Humans may be considered the most intelligent animals on Earth, but other species are not far behind. Scientists measure animal intelligence by looking at an animal’s self-awareness, self-control, and memory, all of which influence how well a creature processes information and solves problems. Judging an animal’s smarts is still a gray area, however. It’s pretty difficult to get a large number of wild animals together for a controlled behavioral experiment, and sometimes the tests scientists devise to judge a species’ intelligence don’t jive with the way animals perceive things. But the species included here have consistently impressed us with their smarts.
Dolphins have the second-largest brain relative to body mass in the animal kingdom (humans have the biggest), which is thought to be partly responsible for the mammals’ highly developed intellect. Captive dolphins are taught tricks, have been trained to detect underwater explosives, and star in TV sitcoms. They can also recognize themselves in a mirror, a basic test of self-awareness that indicates intelligence. Wild dolphins have been observed using tools, hunting cooperatively, and communicating in a variety of squeaks, squawks, and whistles, all pointing to dolphins’ cognition.

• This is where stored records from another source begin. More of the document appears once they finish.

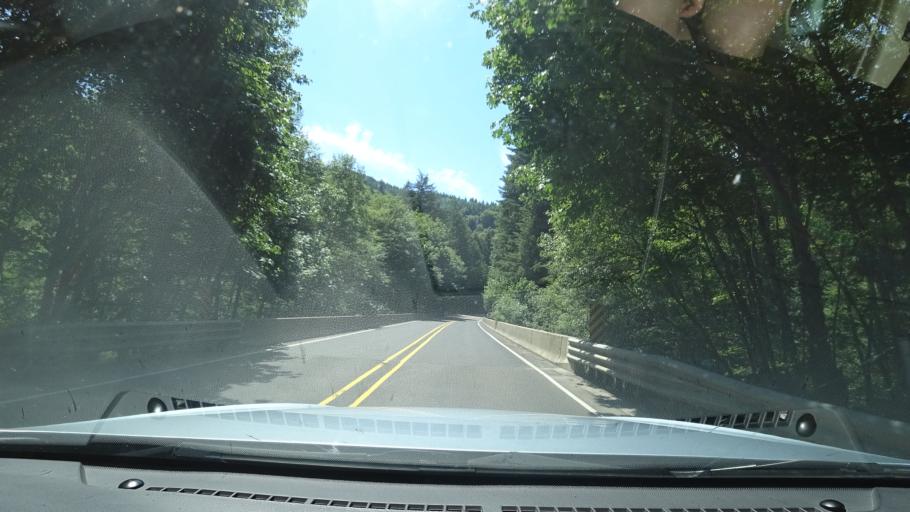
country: US
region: Oregon
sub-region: Lane County
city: Veneta
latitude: 43.9990
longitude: -123.6363
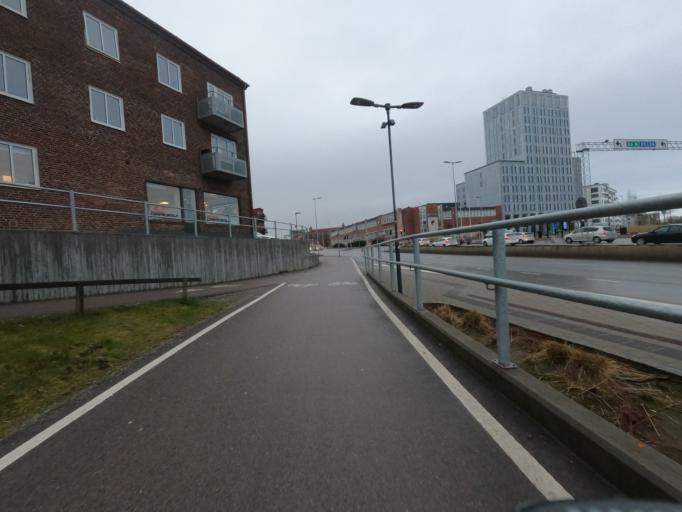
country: SE
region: Halland
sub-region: Halmstads Kommun
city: Halmstad
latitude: 56.6713
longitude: 12.8668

In some Native American folklore, ravens are known as tricksters — a reputation that may stem from these birds’ intelligence. Ravens and their relatives in the family Corvidae, which include crows and jays, have the same brain-to-body-size ratio as apes, suggesting a high level of cognition. Ravens are known for their complex social behaviors, such as holding apparent grudges against people who cheat them (a sign of their memory) and enacting “funerals” over dead members of their species, from which they pick up social information. Corvids also understand cause and effect, plan for the future, and make and use tools, like fashioning sticks to help them extract food from tight spaces.
Jane Goodall’s observations of chimpanzees using blades of grass to tease tasty termites out of their mound revolutionized our views of animal intelligence. And since her discovery in 1960, chimps have shown that their cognitive abilities rank pretty close to our own. In addition to the grass, chimps create special tools from leaves, twigs, and tree branches for different tasks. They also throw rocks at trees, perhaps to communicate to other chimps across a large area, and crack open nuts against anvil-like stones. Recently, scientists observed wild chimpanzees applying squashed insects to wounds as a form of self-medication. In addition, chimps interact with complex vocalizations and gestures and have even learned to “speak” with trainers in rudimentary pictorial or sign languages.
Pigs’ intelligence hasn’t been studied as thoroughly as that of primates, rodents, and birds, but analyses suggest that their performance on some psychological tests is on par with dolphins. A 2009 study found that seven out of eight pigs could process reflections of objects in a mirror and use the information to find food hidden behind a wall. Pigs can discern objects based on different characteristics and remember their choices over time, which demonstrates long-term memory. They can also prioritize which memories are important, like how to access desired food when presented with different options. Anecdotally, pigs have appeared to show empathy for humans, such as when naturalist Sy Montgomery’s normally active 750-pound porker, Christopher Hogwood, became quiet and docile while Montgomery grieved the loss of loved ones.
What octopuses lack in exoskeletons, they make up for in brains. These eight-armed cephalopods not only have the biggest brain-to-body-size ratio among invertebrates, but they also have multiple brains — a central neurological organ and one “mini-brain” in each arm. Octopuses can perceive and react to information quickly — by suddenly changing their color and pattern to camouflage themselves, for example — which suggests superior cognitive abilities. They’re famous for getting into and out of tight spaces, unscrewing jar lids, manipulating objects to solve puzzles, stealing crabs out of fishermen’s traps, and even escaping their aquarium tanks. A 2010 study of eight giant Pacific octopuses found that they could even recognize individual people.
Elephants are famed for their excellent long-term memory, a key indicator of animal intelligence. They can also solve practical problems. In a famous 2010 study, Kandula the Asian elephant figured out how to reach food on a high branch by pushing objects, like a large plastic cube, under the food and then using the cube as a step stool. Another well-known experiment found that elephants can grasp the need for cooperation and alter their behavior to achieve a shared goal. Observations of elephant social groups over decades have revealed tight relationships between different elephant generations, in which ecological knowledge is transferred from matriarchs to younger individuals.